Je me suis souvent sentie vide. Ça fait partie de moi, je crois, cette sensation de n’être habitée que fugacement, par des impressions, des paysages, des passages de livres qui me viennent au bord des lèvres en pleine conversation, ou au bout des doigts quand j’écris. Si on me disséquait, aujourd’hui, on trouverait pêle-mêle, dans le flux de mon sang ou métabolisés par mes organes, quelques instantanés : des passages d’Avital Ronell, le parc Père-Marquette vu de la fenêtre du Café dei Campi, mes chats qui dorment sur un sac qui traîne par terre, la sensation de vertige lorsqu’on descend l’autoroute des Éboulements vers Saint-Joseph-de-la-Rive.
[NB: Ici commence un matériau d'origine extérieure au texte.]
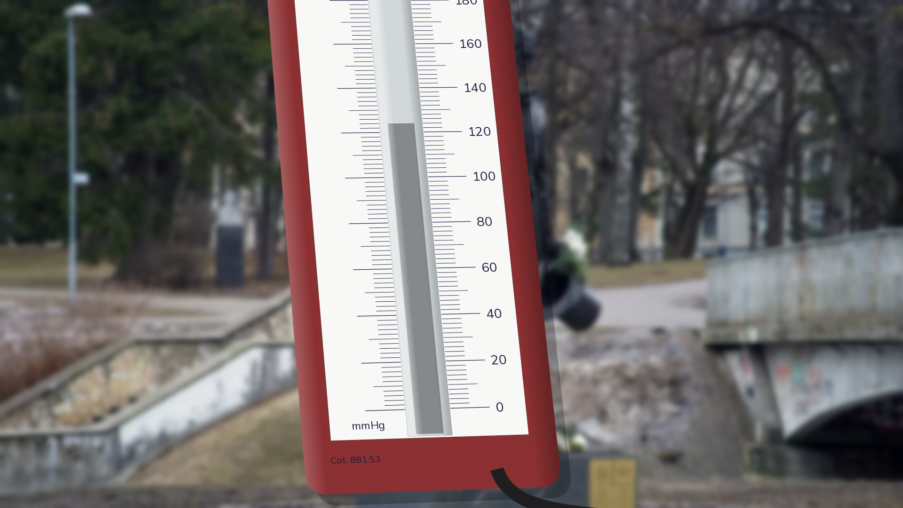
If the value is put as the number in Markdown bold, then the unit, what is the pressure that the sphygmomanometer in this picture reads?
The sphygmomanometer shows **124** mmHg
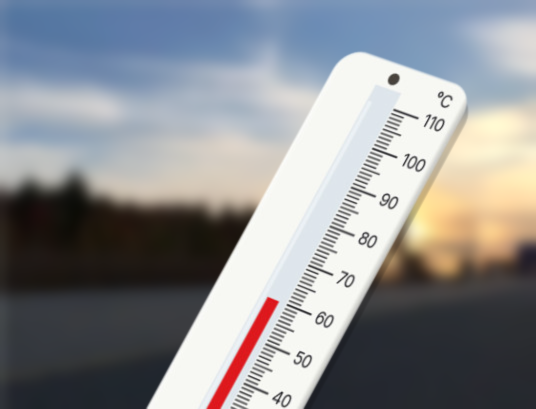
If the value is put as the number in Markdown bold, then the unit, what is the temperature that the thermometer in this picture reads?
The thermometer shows **60** °C
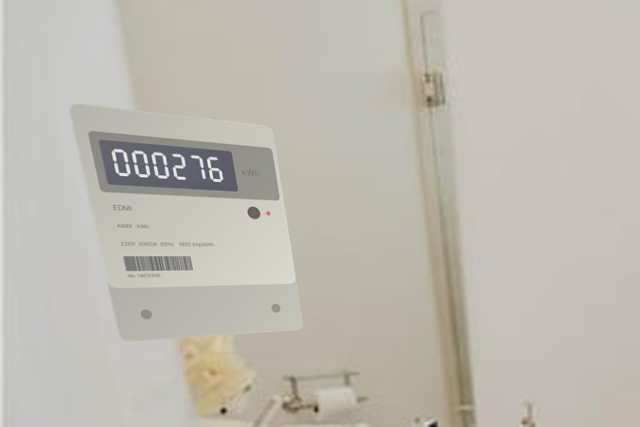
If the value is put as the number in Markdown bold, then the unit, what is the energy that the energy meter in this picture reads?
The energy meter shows **276** kWh
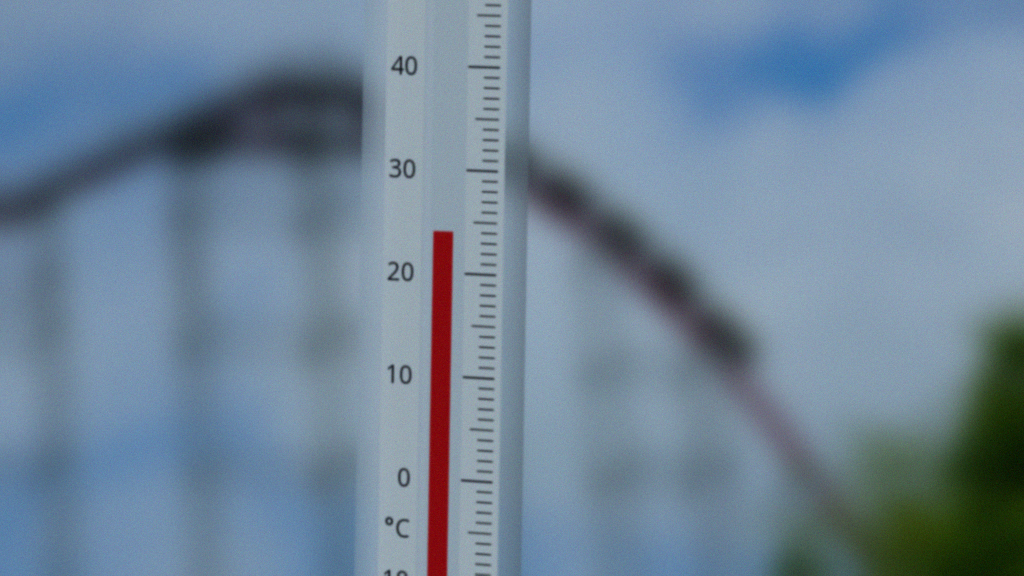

J’ai l’impression que l’écologie entre moi et les images qui me traversent est déficiente, que les expériences restent emprisonnées sous ma peau. Qu’elles ne s’évacuent pas. Sans doute est-ce pour ça que je repense, des semaines durant, à une interaction désagréable avec le barista d’un café. Une remarque désobligeante d’un amoureux, trois fois rien, valse dans mes veines, s’ancre sous mes ongles pendant des jours. Des détails insignifiants deviennent obsédants. Il m’a souvent semblé doucement asphyxiant d’être moi; le débit de mes propres sensations m’étouffe. Peut-être aussi est-ce pour ça que j’emprunte parfois, sans m’en rendre compte, les formes de vie des autres, comme des remparts. Ma manière de prononcer les « a » de façon ouverte et claire vient de ma mère, mon amour de Kate Zambreno, d’un conseil de lecture d’une amie. Je me désole à me découvrir une Frankenstein de l’amitié, du lien familial ou amoureux. J’emprunte des petits morceaux des personnalités des autres, les revêts comme des vêtements. Ils me font un temps une seconde peau qui, friable, finit par se défaire d’elle-même parce qu’elle n’est pas exactement ajustée à ma silhouette. Dans cette pluie de citations qui chutent de mon corps se révèle pourtant ce que je pressens être la vérité, que ma forme est élastique et molle, ouverte à ce qui la traverse.

À ce manque de frontières entre moi et le monde, je pallie en m’entourant de gens qui sont mon contraire; ils sont comme des prothèses que j’adjoins à mon corps pour pacifier un peu mon rapport aux choses. Et sans doute aiment-ils, ou du moins je l’espère, cette porosité qui est la mienne, mon absence de contours clairs qui me rend prête aux changements de plans, absolument ouverte à ne pas suivre la musique. Je crois parfois que si l’on disséquait mes amis, on trouverait à l’intérieur d’eux un fil de fer, quelque chose qui les tient droits, à l’inverse de l’envers de ma chair où tout est liquide, prêt à se répandre. Mes amis adorent répondre à des questionnaires qui permettent de circonscrire leur personnalité, un jeu que je déteste depuis l’enfance, parce que les réponses qu’on me donne me paraissent toujours inexactes, tronquées. Je n’aime pas me faire assigner une identité, je préfère la chercher moi-même, et je me dis que, peut-être, l’écriture me sert à cela. Comme un jeu de piste. Petit morceau par petit morceau, trouver de quoi je suis constituée, et tant pis si à la minute où je nomme quelque chose, elle cesse de m’appartenir tout à fait.